• **Text section**
□ □ □ □

Mankind Pharma Limited, a prominent player in the Indian pharmaceutical sector, reported its financial performance for the second quarter and first half of fiscal year 2026, showcasing robust revenue growth driven by strategic acquisitions and core business strength. The company's overall revenue from operations surged by 20.8% year-on-year in Q2 FY26, reaching INR 3,697 crores. For the first half of the fiscal year, revenue increased by an impressive 22.6% year-on-year to INR 7,268 crores. This growth was primarily propelled by strong performance in chronic therapy segments and the consolidation of BSV Limited's results.
Despite the top-line expansion, the company experienced a decline in Profit After Tax (PAT), which fell by 21.3% year-on-year to INR 520 crores in Q2 FY26. This was mainly attributed to higher finance costs and increased depreciation expenses following the BSV consolidation. The reported EBITDA margin for the quarter stood at 25.0%, a decrease of 280 basis points year-on-year, influenced by higher R&D expenses, increased employee costs, and a slight reduction in gross margins due to discounts offered to stockists for new GST rates.
Mankind Pharma's domestic business, excluding consumer healthcare, demonstrated solid growth of 16.1% year-on-year in Q2 FY26, contributing INR 2,958 crores. The chronic therapy portfolio continued its strong outperformance, with cardiac and anti-diabetic segments growing 1.3x and 1.2x respectively compared to the Indian Pharma Market (IPM). This consistent focus on chronic diseases has led to a 200 basis points increase in chronic share, reaching 37.1% in Q2 FY26.
Conversely, the Consumer Healthcare (OTC) segment faced challenges, with revenue declining by 2.6% year-on-year to INR 226 crores in Q2 FY26. This dip was largely due to supply chain disruptions caused by the rollout of new GST rates in September 2025 and adverse weather conditions (uneven monsoon). Despite this, key OTC brands like Manforce and Gas-o-fast continued to show healthy secondary sales growth of 14% and 36% year-on-year, respectively. The company anticipates a recovery in the OTC segment in the second half of FY26.
The Exports business emerged as a significant growth driver, registering an impressive 82.6% year-on-year increase in revenue to INR 513 crores in Q2 FY26. This surge was primarily due to the consolidation of BSV's international business and growth in Mankind's base export operations. The company has launched 3 new products in the US market in Q2 FY26, bringing the total launched products to 48.
Mankind Pharma is actively pursuing several strategic initiatives to sustain its growth trajectory. The integration of BSV's super specialty portfolio is on track, aiming for long-term sustainable growth by focusing on high entry barrier complex products and niche offerings. The company is also expanding its presence in specialty and super specialty segments through both M&As and in-licensing agreements, such as with AstraZeneca for Symbicort and Novartis for Crenzlo.

□ □ □ □

• **Tasks and exercises**
- 1) According to the Mankind Pharma earnings summary, what was the company's revenue from operations in Q2 FY26?
- 2) Reproduce everything in the Mankind Pharma earnings summary from "Despite the top-line" down to "new GST rates.".
- 3) Write the next part of the Mankind Pharma earnings summary, picking up after its final sentence.

□ □ □ □

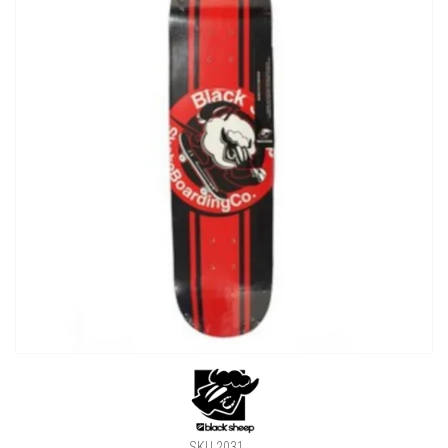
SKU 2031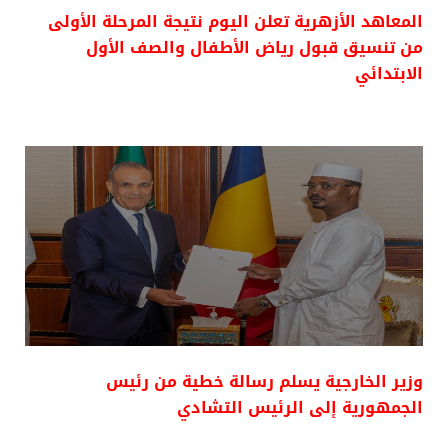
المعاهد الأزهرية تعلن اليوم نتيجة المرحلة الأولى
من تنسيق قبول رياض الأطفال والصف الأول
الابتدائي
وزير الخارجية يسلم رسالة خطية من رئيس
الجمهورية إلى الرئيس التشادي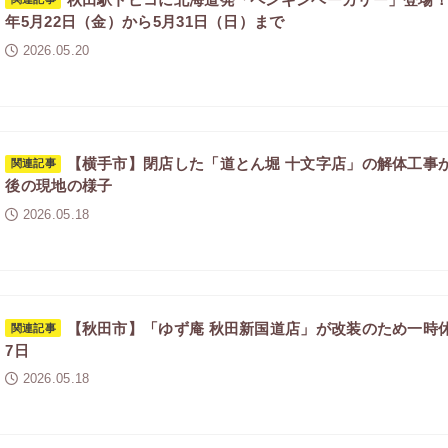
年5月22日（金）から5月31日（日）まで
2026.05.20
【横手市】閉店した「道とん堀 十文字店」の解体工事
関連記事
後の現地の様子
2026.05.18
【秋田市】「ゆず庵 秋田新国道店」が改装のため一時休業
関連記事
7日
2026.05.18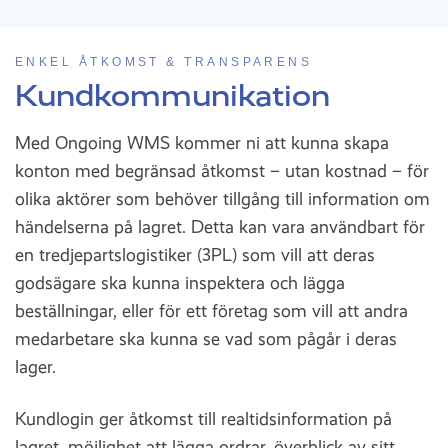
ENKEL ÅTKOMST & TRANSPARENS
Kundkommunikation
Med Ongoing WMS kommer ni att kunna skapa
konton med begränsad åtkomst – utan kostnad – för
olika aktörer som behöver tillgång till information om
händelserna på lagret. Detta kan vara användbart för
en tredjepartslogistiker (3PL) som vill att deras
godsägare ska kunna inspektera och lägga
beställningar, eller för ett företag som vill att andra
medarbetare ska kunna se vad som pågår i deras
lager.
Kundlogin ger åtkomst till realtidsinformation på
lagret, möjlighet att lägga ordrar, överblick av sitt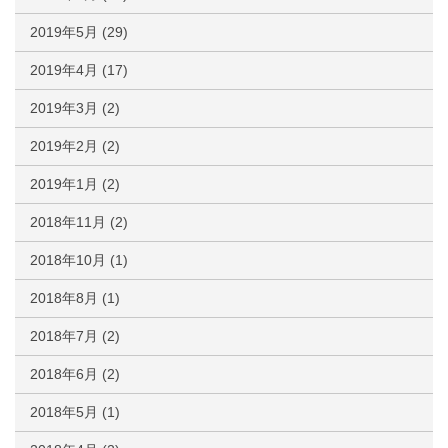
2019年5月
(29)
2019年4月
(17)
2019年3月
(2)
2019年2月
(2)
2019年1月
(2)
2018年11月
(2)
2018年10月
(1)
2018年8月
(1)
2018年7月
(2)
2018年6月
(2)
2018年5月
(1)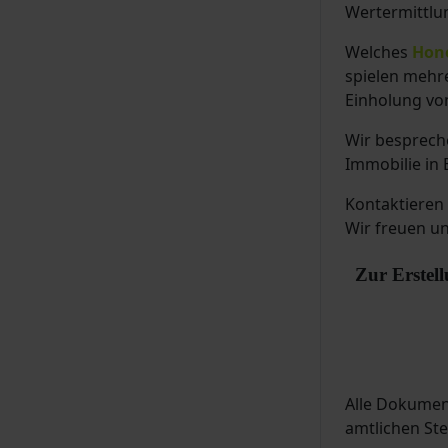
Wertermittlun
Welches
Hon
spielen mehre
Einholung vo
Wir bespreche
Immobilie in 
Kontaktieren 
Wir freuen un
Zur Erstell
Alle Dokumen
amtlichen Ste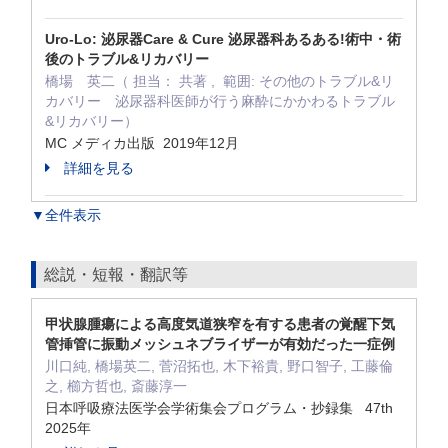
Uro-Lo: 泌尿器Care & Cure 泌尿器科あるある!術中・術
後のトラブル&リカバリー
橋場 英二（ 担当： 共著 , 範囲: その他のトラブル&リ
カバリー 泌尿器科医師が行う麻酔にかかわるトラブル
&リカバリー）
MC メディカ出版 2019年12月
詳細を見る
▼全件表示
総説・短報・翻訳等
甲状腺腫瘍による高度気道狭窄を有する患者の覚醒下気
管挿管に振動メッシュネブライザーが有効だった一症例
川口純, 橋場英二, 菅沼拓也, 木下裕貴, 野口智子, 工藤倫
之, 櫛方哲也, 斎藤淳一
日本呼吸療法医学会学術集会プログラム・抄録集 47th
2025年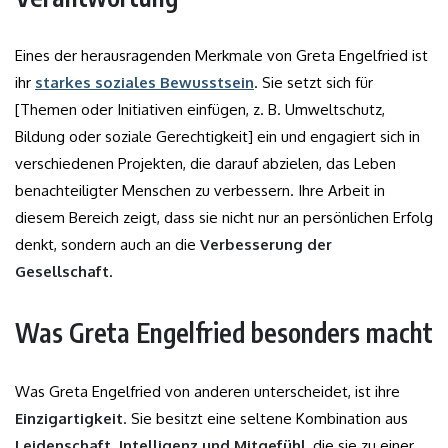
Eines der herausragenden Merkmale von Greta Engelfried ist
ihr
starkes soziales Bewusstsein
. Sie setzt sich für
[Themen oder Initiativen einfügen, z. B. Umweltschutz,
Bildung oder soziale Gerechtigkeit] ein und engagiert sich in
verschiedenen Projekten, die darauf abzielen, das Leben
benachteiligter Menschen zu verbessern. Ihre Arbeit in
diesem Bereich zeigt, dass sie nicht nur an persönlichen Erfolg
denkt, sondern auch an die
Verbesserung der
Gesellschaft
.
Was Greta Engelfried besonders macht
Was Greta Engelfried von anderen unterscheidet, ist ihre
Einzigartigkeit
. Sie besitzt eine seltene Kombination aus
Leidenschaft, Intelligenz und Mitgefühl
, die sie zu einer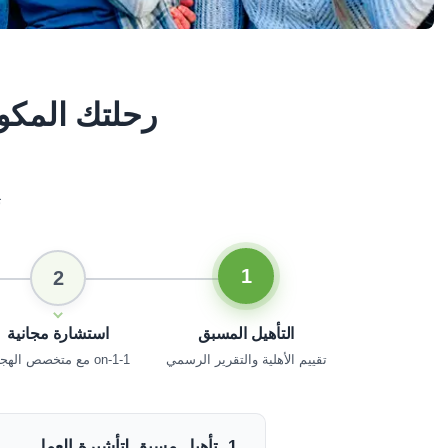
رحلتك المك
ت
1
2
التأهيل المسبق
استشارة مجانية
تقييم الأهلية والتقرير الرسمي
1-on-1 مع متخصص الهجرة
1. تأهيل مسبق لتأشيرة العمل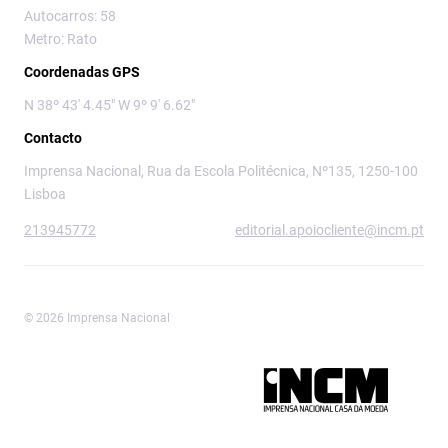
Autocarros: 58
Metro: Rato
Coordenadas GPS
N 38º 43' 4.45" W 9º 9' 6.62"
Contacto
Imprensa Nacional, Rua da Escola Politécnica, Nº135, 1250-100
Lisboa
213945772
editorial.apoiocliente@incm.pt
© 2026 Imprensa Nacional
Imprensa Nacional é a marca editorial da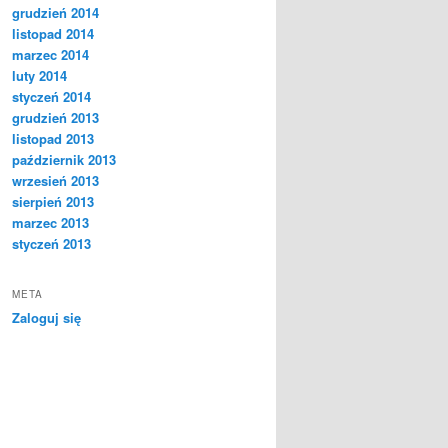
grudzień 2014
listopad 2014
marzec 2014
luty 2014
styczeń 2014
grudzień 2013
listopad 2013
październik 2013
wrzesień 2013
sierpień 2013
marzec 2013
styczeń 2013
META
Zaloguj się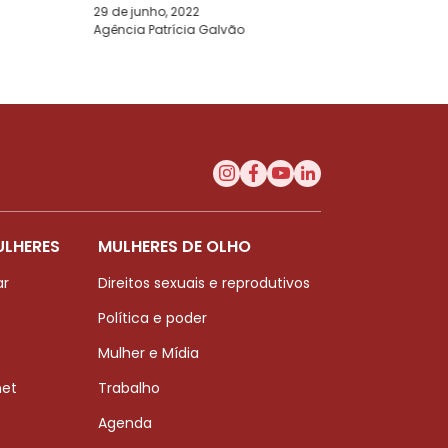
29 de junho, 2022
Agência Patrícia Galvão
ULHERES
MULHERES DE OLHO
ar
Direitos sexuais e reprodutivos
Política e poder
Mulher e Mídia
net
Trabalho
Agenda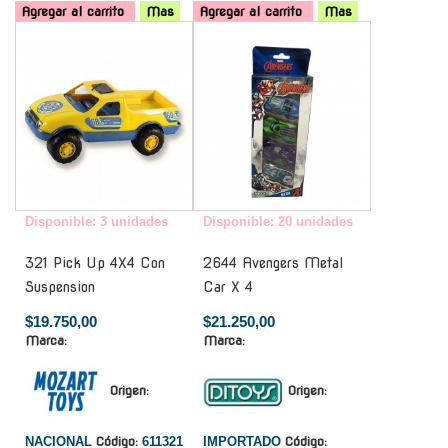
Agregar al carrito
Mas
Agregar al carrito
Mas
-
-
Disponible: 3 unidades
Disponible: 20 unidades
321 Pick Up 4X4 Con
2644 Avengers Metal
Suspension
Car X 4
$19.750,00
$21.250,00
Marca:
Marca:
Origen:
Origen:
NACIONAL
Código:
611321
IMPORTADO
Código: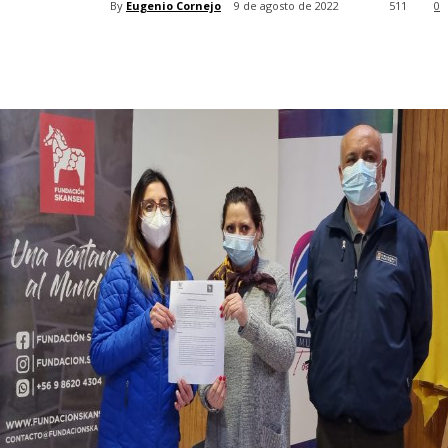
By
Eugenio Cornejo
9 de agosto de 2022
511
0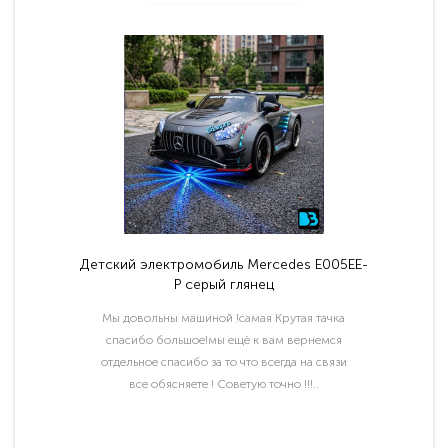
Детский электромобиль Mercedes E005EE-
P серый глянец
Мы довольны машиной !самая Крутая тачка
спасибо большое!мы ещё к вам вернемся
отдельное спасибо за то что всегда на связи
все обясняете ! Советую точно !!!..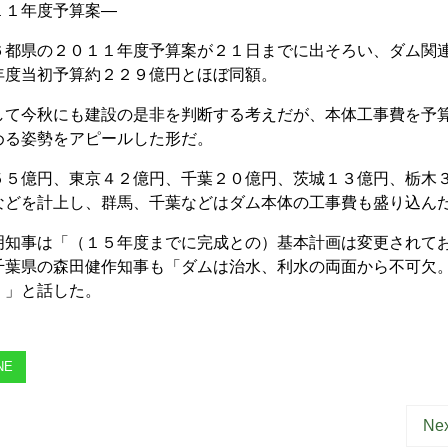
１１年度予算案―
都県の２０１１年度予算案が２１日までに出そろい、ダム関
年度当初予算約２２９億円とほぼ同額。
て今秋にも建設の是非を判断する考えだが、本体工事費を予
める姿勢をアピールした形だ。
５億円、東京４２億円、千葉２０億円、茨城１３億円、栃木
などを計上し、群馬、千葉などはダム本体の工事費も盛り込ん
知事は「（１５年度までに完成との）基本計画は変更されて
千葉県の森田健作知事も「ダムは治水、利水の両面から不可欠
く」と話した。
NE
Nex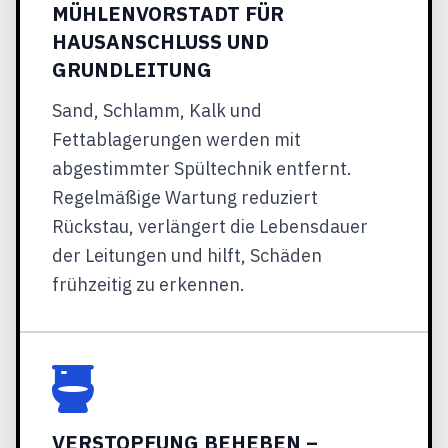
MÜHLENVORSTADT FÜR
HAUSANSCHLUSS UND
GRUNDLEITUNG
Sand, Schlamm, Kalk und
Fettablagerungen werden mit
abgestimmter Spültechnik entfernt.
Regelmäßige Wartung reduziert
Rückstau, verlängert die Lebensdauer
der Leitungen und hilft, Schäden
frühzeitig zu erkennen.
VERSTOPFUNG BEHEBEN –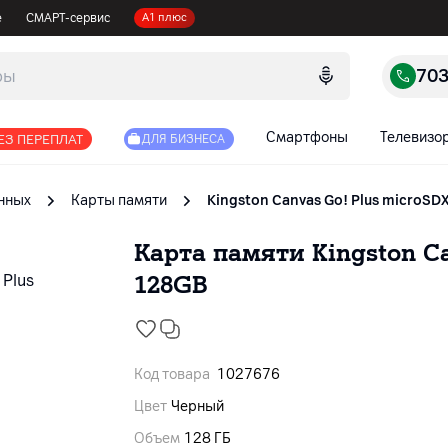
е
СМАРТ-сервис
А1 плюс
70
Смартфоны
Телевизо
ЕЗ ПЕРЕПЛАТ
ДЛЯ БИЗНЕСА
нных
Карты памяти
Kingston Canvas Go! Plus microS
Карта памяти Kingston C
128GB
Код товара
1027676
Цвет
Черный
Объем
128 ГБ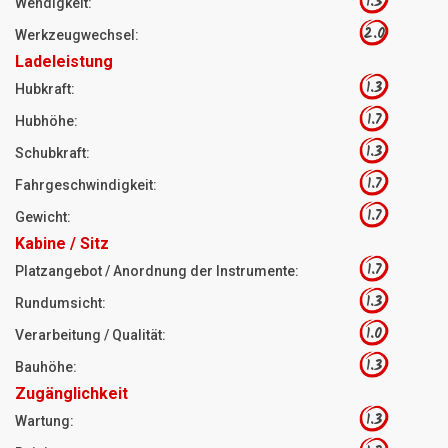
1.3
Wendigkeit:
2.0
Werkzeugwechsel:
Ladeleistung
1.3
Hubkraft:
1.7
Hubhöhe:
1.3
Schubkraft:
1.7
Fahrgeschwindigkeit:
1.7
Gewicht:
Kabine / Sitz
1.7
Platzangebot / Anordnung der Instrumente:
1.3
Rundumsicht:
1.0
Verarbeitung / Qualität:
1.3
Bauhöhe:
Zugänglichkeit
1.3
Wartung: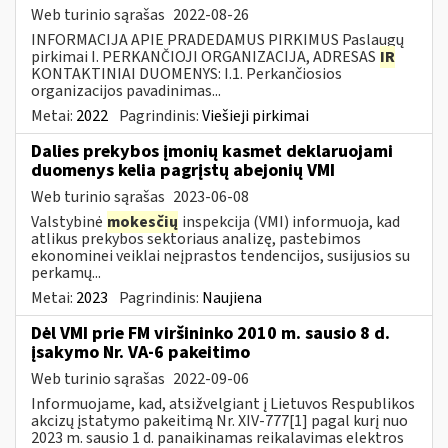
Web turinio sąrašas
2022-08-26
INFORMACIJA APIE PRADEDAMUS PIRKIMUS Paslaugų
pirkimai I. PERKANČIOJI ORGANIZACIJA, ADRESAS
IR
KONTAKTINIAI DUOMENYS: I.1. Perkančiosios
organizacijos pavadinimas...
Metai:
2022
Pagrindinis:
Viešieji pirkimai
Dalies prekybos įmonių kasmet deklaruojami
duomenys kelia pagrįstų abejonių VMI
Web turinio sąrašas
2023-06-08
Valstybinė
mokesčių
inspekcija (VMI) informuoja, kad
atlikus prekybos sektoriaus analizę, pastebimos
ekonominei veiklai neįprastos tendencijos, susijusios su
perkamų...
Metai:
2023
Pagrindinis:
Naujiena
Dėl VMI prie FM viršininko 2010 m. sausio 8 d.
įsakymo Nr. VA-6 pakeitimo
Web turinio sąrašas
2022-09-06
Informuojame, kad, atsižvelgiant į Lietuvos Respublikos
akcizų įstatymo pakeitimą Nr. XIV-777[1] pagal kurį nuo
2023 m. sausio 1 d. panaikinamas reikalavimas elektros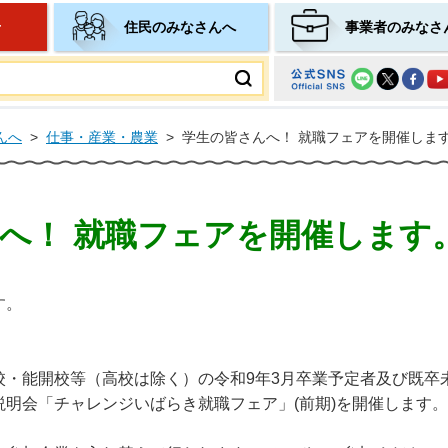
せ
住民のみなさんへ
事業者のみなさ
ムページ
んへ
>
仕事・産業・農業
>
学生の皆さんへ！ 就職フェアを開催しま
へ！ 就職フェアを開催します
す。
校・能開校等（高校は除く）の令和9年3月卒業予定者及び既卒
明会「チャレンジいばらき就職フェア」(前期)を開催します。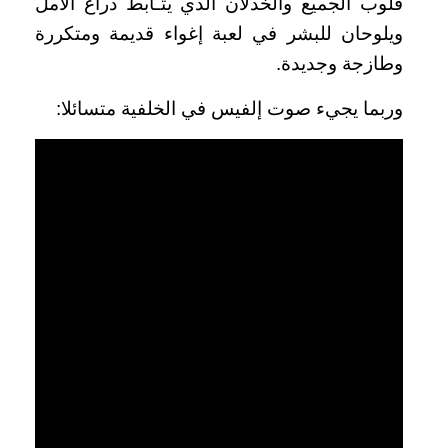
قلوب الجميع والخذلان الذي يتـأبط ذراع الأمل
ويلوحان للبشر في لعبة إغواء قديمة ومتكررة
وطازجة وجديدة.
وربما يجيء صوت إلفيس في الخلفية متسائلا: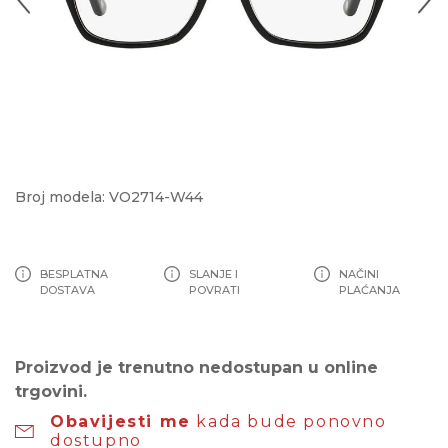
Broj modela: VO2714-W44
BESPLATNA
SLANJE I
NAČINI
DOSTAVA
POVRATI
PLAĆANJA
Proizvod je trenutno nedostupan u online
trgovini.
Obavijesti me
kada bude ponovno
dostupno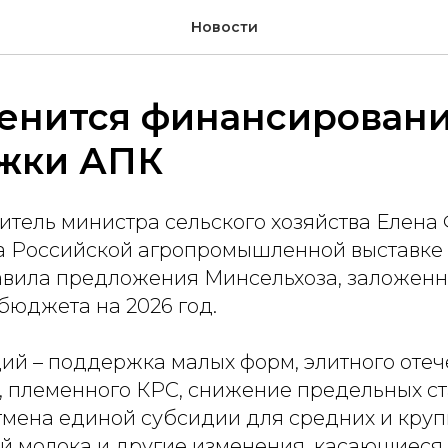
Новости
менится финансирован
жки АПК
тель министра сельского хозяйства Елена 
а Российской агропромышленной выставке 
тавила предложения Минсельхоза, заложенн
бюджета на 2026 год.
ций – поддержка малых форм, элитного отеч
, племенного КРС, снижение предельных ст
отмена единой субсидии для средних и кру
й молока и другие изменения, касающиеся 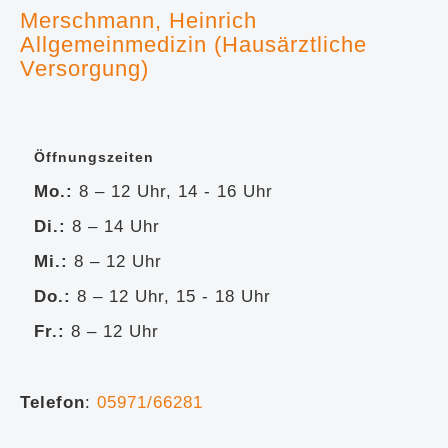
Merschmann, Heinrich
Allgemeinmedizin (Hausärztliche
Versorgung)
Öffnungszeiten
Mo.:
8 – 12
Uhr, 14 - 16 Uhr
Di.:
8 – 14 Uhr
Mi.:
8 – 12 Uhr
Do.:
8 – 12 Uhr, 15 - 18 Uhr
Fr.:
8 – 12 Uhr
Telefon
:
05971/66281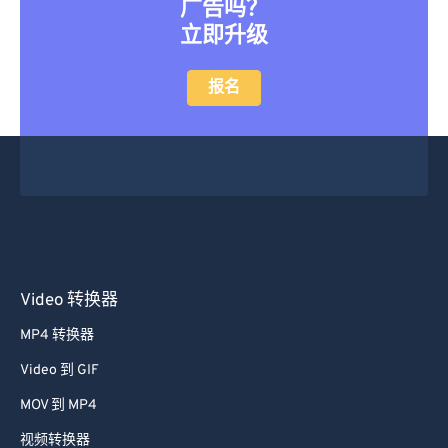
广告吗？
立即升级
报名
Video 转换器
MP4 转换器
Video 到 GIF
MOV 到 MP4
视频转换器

□ □ □ □

• **Task results**
- 1) INR 3,697 crores

- 2)
Despite the top-line expansion, the company experienced a decline in Profit After Tax (PAT), which fell by 21.3% year-on-year to INR 520 crores in Q2 FY26. This was mainly attributed to higher finance costs and increased depreciation expenses following the BSV consolidation. The reported EBITDA margin for the quarter stood at 25.0%, a decrease of 280 basis points year-on-year, influenced by higher R&D expenses, increased employee costs, and a slight reduction in gross margins due to discounts offered to stockists for new GST rates.

- 3)
To deepen market penetration, especially in metros and Tier I cities, Mankind Pharma is engaging Key Opinion Leaders (KOLs), forming hospital tie-ups, launching specialty divisions, and introducing DMF grade products. The company is also investing in digital platforms to enhance productivity and efficiency through AI/ML based technologies and strengthening its R&D capabilities, with R&D expenses maintained within the guided range of 2.5% to 3% of sales.
Management acknowledged that recent organizational transformations, including changes in the sales force, have temporarily impacted performance. However, they expressed confidence that these changes are foundational for long-term growth and expect performance to outpace the IPM by 1.1x to 1.2x in the second half of FY26. The company also maintains its EBITDA margin guidance of 25-26% for FY26, expecting to be at the lower end of this range.
Mankind Pharma's financial health remains robust, with cash flow from operations increasing by 44% year-on-year to INR 1,637 crores in H1 FY26. The company has prudently managed its debt, reducing its net debt position by INR 488 crores sequentially and fully retiring commercial papers worth INR 5,000 crores. The net debt to adjusted EBITDA ratio improved to 1.4x in Q2 FY26 on a trailing 12-month basis, with a target of 1.2x by March 31, 2026. Capex spend for Q2 FY26 was INR 163 crores, representing 4.4% of revenue, well within the guided range of 5%.
Mankind Pharma is currently undergoing a significant transformation, strategically positioning itself for sustained long-term growth. While facing short-term pressures from internal restructuring and external market dynamics like GST changes, the company's core strengths in chronic therapies, robust export performance, and disciplined capital allocation provide a strong foundation. The management's candid acknowledgment of challenges and clear strategic roadmap for specialty expansion and R&D investment underscore a focused approach to building a resilient and leading pharmaceutical enterprise in India.